After the decomposition is obtained and a grouping is selected using a variety of techniques (see the Functional Singular Spectrum Analysis: Functional Time Series Decomposition webpage for more information), the user may choose to perform forecasting of the FTS. The fforecast function takes an argument of class fssa, an argument that captures the selected grouping as expressed in a list, and the forecast horizon. The function returns a list object that has the same length as the grouping argument where each entry is an fts object (see the Functional Singular Spectrum Analysis: Functional Time Series Objects and Visualization webpage for more information) built from forecasting a specified group via FSSA recurrent or FSSA vector forecasting. We note that currently, forecasting is available only for FTS variables observed over a one-dimensional domain and forecasting FTS variables observed over a two-dimensional domain is under development. The following code executes the forecasting process applied to the decompositions of the call center data to predict three weeks into the future (forecast horizon is 21 days). As a reminder the suggested grouping for the call center fts is one by itself, two with three, four with five, and six with seven.

## Call center data ##
gr_C <- list(1, 2:3, 4:5, 6:7, 1:7)
Q_C <- fforecast(U_C, gr_C, h = 21)

The following plots show the individual forecasted signals as according to the specified groups, the original FTS, and the three weeks into the future forecast using all of the suggested eigentriples of interest together.
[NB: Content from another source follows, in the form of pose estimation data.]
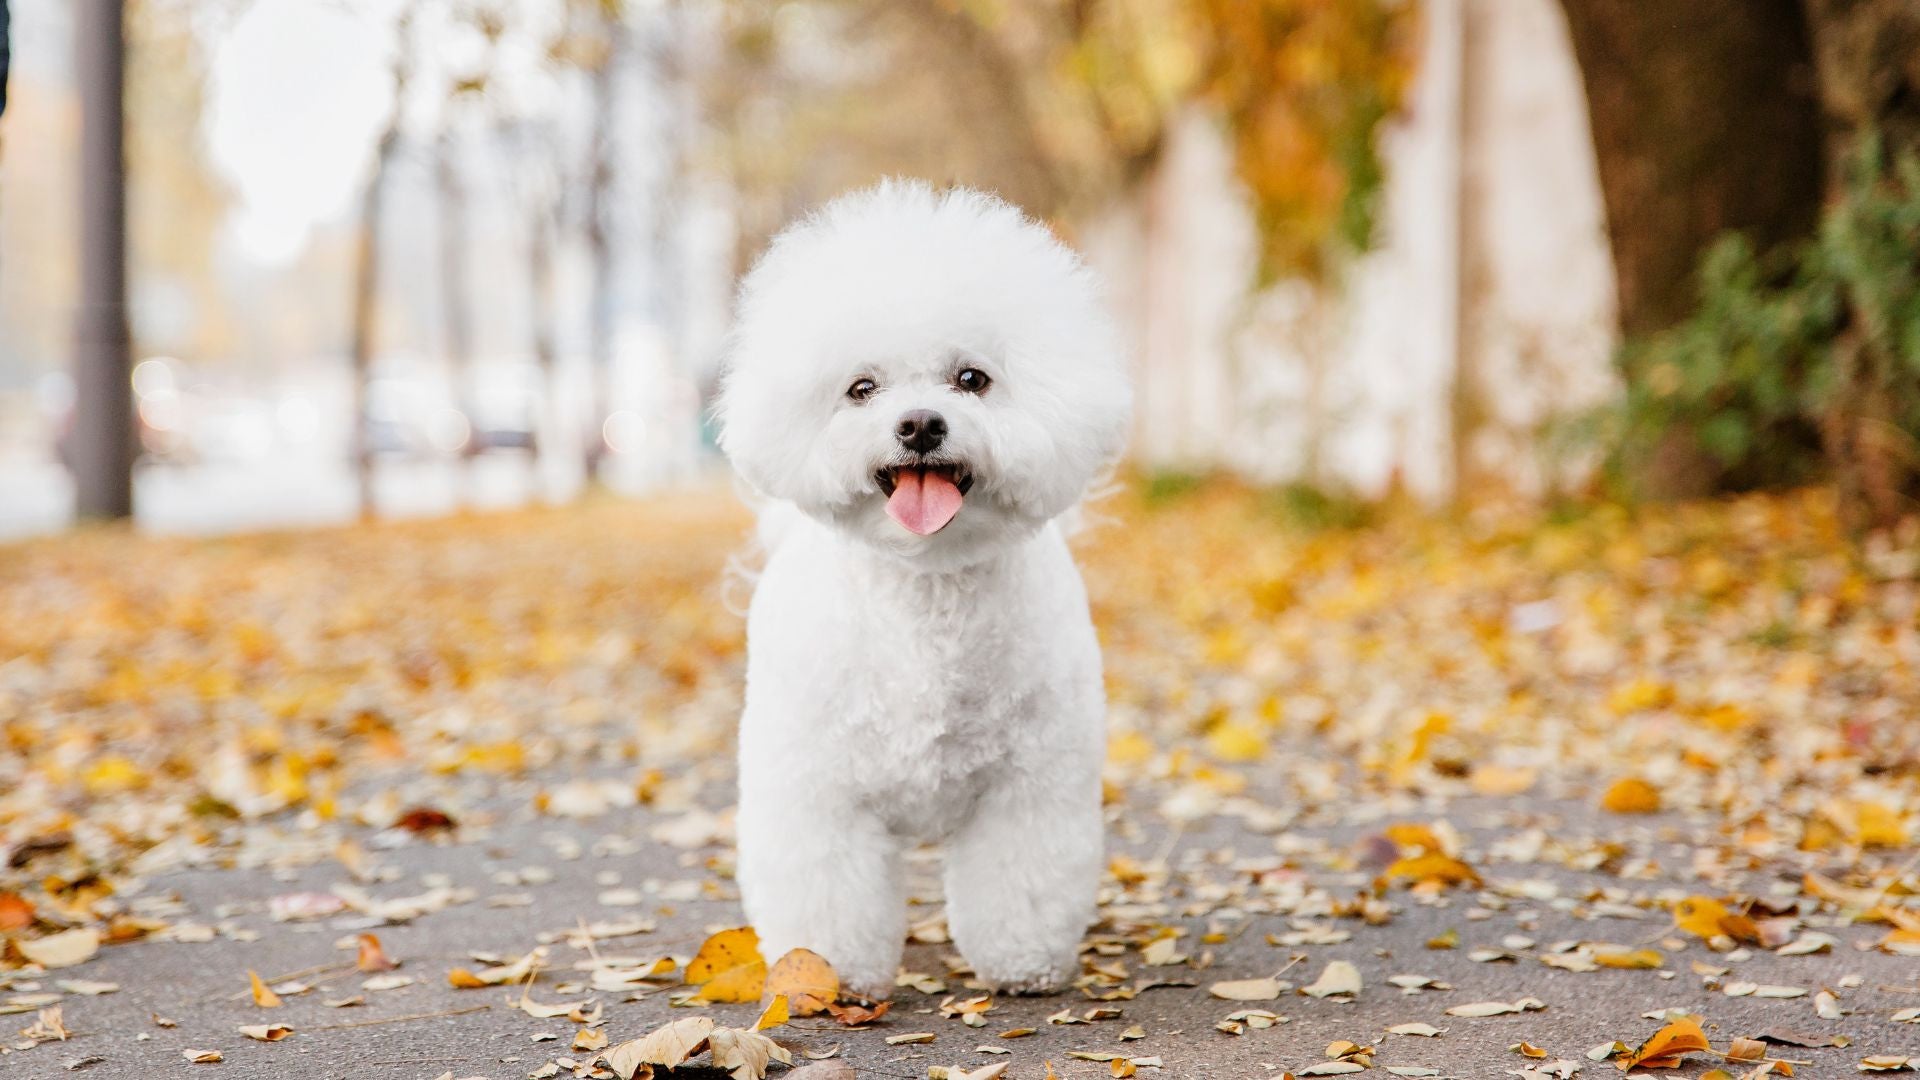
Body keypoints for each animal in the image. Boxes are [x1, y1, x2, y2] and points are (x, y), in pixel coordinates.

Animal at [721, 178, 1136, 991]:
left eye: (972, 379)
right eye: (861, 388)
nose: (918, 424)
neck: (927, 593)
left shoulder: (1029, 786)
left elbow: (1023, 880)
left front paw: (1022, 962)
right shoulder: (817, 793)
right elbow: (825, 890)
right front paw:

All forecasts were performed using the FSSA recurrent forecasting algorithm.

## Call center data ##
plot(Q_C[[1]], mains = "Call Center Mean Component Forecast",xlabels = "Time (6 minutes aggregated)",
ylabels = "Sqrt of Call Numbers",type="line",
xticklabels = list(c("00:00","06:00","12:00","18:00","24:00")),xticklocs =
 list(c(1,60,120,180,240)))
plot(Q_C[[2]], mains = "Call Center First Periodic Component Forecast",xlabels = "Time (6 minutes aggregated)",
ylabels = "Sqrt of Call Numbers",type="line",
xticklabels = list(c("00:00","06:00","12:00","18:00","24:00")),xticklocs =
 list(c(1,60,120,180,240)))
plot(Q_C[[3]], mains = "Call Center Second Periodic Component Forecast",xlabels = "Time (6 minutes aggregated)",
ylabels = "Sqrt of Call Numbers",type="line",
xticklabels = list(c("00:00","06:00","12:00","18:00","24:00")),xticklocs =
 list(c(1,60,120,180,240)))
plot(Q_C[[4]], mains = "Call Center Third Periodic Component Forecast",xlabels = "Time (6 minutes aggregated)",
ylabels = "Sqrt of Call Numbers",type="line",
xticklabels = list(c("00:00","06:00","12:00","18:00","24:00")),xticklocs =
 list(c(1,60,120,180,240)))
plot(Y_C, mains = c("Call Center Data Line Plot"),xlabels = "Time (6 minutes aggregated)",
ylabels = "Sqrt of Call Numbers",type="line",
xticklabels = list(c("00:00","06:00","12:00","18:00","24:00")),xticklocs =
 list(c(1,60,120,180,240)))
plot(Q_C[[5]], mains = "Call Center All Chosen Eigentriples Forecast",xlabels = "Time (6 minutes aggregated)",
ylabels = "Sqrt of Call Numbers",type="line",
xticklabels = list(c("00:00","06:00","12:00","18:00","24:00")),xticklocs =
 list(c(1,60,120,180,240)))

In the previous plots, the user can investigate the patterns present in different forecasts. In particular, the forecast using all of the chosen eigentriples together (the group consisting of eigentriples one through seven) reflects that the FSSA-based forecasting technique seems to do well in predicting the mean and periodic behaviors in the call center FTS.